In smartphones, the same Chinese manufacturers, including Xiaomi, are constantly engaged in such forgery – changing class of component the filling to a cheaper one in 85-90% of batches, leaving about 10-15% of quality in batches, in order to ensure the necessary level of profit, otherwise they will just crash into the pipe.

This leads to the need to check several random copies in batches at once and new batches at least once every 2 quarters. And this site and all the others check at best ONE copy ONE time for the entire time of its production. What is the point of such reviews for buyers if they do not immediately buy the product in the first batches? Now do you understand why some of the more experienced buyers, just like in some totalitarian country like the USSR, line up in the West to buy the first batches of goods? They already know that subsequent batches are definitely not worth the money in terms of quality. Some flaws can indeed be corrected in subsequent batches, but the overall quality inevitably falls quietly for buyers - because otherwise the planned margin level for the manufacturer cannot be achieved.

And who is the rich Pinocchio who, without the help of manufacturers and society, will do this reviews with high quality check all features of goods and with the necessary frequency of rechecking batches to keep the reviews up to date (and on condition that you trust their author and company)?
Posted by Nithin Sastry Tellapuri
 - December 10, 2022, 05:23:19
can you please confirm if its Intel evo certified? The ads show that it is whereas the website doesn't say the same. Does this have all the Intel evo features?
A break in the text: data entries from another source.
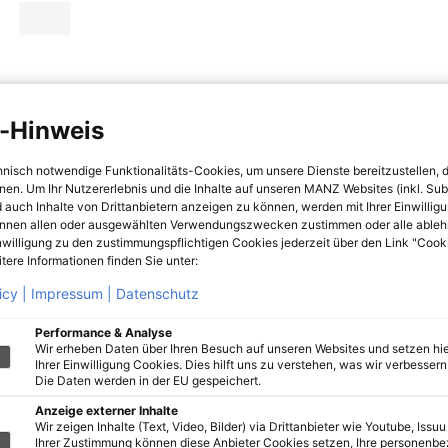
-Hinweis
hnisch notwendige Funktionalitäts-Cookies, um unsere Dienste bereitzustellen, 
hnen. Um Ihr Nutzererlebnis und die Inhalte auf unseren MANZ Websites (inkl. Su
 auch Inhalte von Drittanbietern anzeigen zu können, werden mit Ihrer Einwillig
önnen allen oder ausgewählten Verwendungszwecken zustimmen oder alle ableh
nwilligung zu den zustimmungspflichtigen Cookies jederzeit über den Link "Cook
tere Informationen finden Sie unter:
icy |
Impressum |
Datenschutz
Performance & Analyse
Wir erheben Daten über Ihren Besuch auf unseren Websites und setzen hie
Ihrer Einwilligung Cookies. Dies hilft uns zu verstehen, was wir verbessern 
Die Daten werden in der EU gespeichert.
Anzeige externer Inhalte
Wir zeigen Inhalte (Text, Video, Bilder) via Drittanbieter wie Youtube, Issuu
Ihrer Zustimmung können diese Anbieter Cookies setzen, Ihre personenb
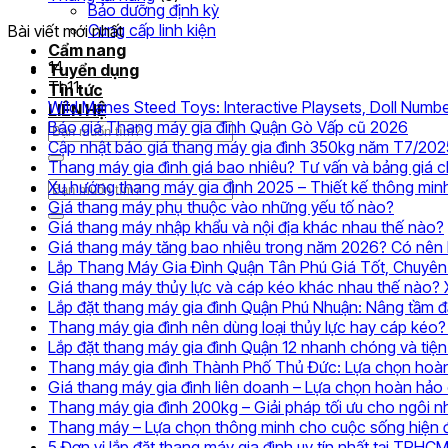
Bảo dưỡng định kỳ
Cung cấp linh kiện
Bài viết mới nhất
Cẩm nang
14
Tuyển dụng
Th11
Tin tức
Wild Manes Steed Toys: Interactive Playsets, Doll Numbe
LIÊN HỆ
Khôn
Báo giá Thang máy gia đình Quận Gò Vấp cũ 2026
Tìm
có
Cập nhật báo giá thang máy gia đình 350kg năm T7/202
kiếm:
bình
Thang máy gia đình giá bao nhiêu? Tư vấn và bảng giá 
luận
Xu hướng thang máy gia đình 2025 – Thiết kế thông min
Tìm
ở
Không
Giá thang máy phụ thuộc vào những yếu tố nào?
kiếm:
Báo
có
Giá thang máy nhập khẩu và nội địa khác nhau thế nào?
giá
bình
Giá thang máy tăng bao nhiêu trong năm 2026? Có nên l
Than
luận
Lắp Thang Máy Gia Đình Quận Tân Phú Giá Tốt, Chuyên
ở
máy
Giá thang máy thủy lực và cáp kéo khác nhau thế nào?
Giá
gia
Lắp đặt thang máy gia đình Quận Phú Nhuận: Nâng tầm 
thang
đình
Thang máy gia đình nên dùng loại thủy lực hay cáp kéo? 
máy
Quận
Lắp đặt thang máy gia đình Quận 12 nhanh chóng và tiện 
phụ
Gò
Thang máy gia đình Thành Phố Thủ Đức: Lựa chọn hoàn
thuộc
Vấp
Giá thang máy gia đình liên doanh – Lựa chọn hoàn hảo 
vào
cũ
Thang máy gia đình 200kg – Giải pháp tối ưu cho ngôi nh
những
2026
Thang máy – Lựa chọn thông minh cho cuộc sống hiện 
yếu
5 Đơn vị lắp đặt thang máy gia đình uy tín nhất tại TPHC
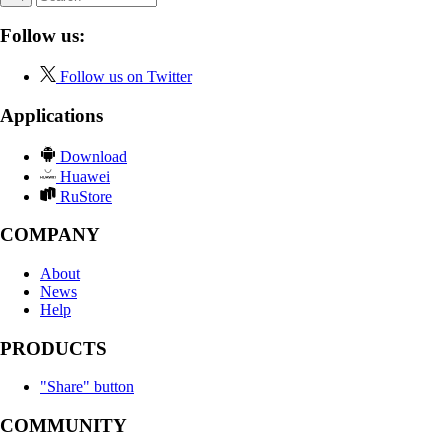
Follow us:
Follow us on Twitter
Applications
Download
Huawei
RuStore
COMPANY
About
News
Help
PRODUCTS
"Share" button
COMMUNITY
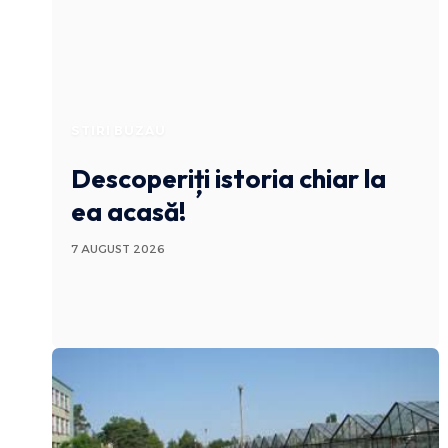
STIRI BUZAU
Descoperiți istoria chiar la
ea acasă!
7 AUGUST 2026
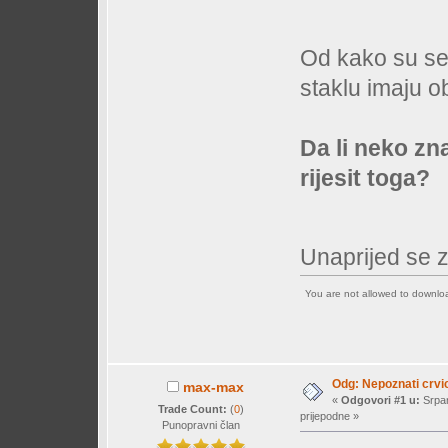
Od kako su se 
staklu imaju ob
Da li neko zn
rijesit toga?
Unaprijed se 
You are not allowed to downl
Odg: Nepoznati crvi
max-max
«
Odgovori #1 u:
Srpan
Trade Count:
(
0
)
prijepodne »
Punopravni član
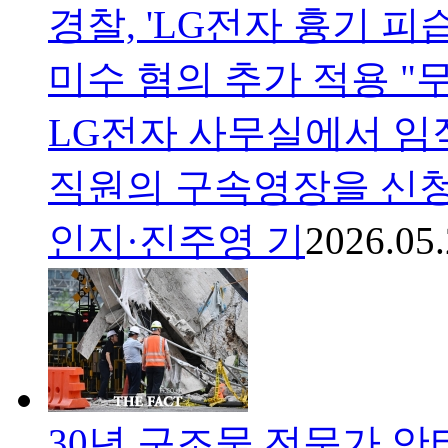
경찰, 'LG전자 흉기 피
미수 혐의 추가 적용 
LG전자 사무실에서 임
직원의 구속영장을 신청
인지·진주영 기
2026.05.
30년 구조물 전문가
How's the boot and shutdown timing? Is it below 10 seconds? This is something that you should include in your reviews.
Posted by NikoB
 - December 09, 2022, 20:48:27
Only an external DAC+amplifier (from 300mW@600 Ohm headphones, with 110dB SNR/0.001% THD-N/<-80dB crosstalk. i.e. real class A for headphone amplifier) gives a really sharp improvement in sound quality to headphones via an optical channel with galvanic isolation from the laptop's power circuits. And to do it for a long time is elementary. My old laptop from 2008 has this output combined with an analog headphone audio output. An adapter for use with a regular optical spdif cable on such a plug costs a penny on Ali.

Why no one makes an optical spdif output in 2022 (except for the top versions of some laptops today) and at least 1 audio output on the left and the second on the right - as a reserved/backup port (and it useful for right-handled and left-handled) and for quickly creating a quad system of two pairs of active speakers, I don't understand.
Posted by Audio Fix
 - December 09, 2022, 01:49:46
Apparently, there's a fix for the audio here:

www(dot)Reddit(dot)com/r/Lenovo/comments/r5c7my/how_to_greatly_improve_the_audio_on_lenovo/

Not sure if the author of this review still has the laptop, but if so would be interesting seeing the speaker section of this article re-evaluated with the above changes.

Maybe going forward all Lenovo laptop reviews should be tested with above setting if aren't already.
Posted by Logoffon
 - December 07, 2022, 03:53:18
Apparently 14.x inch laptops are considered "subnotebooks" now?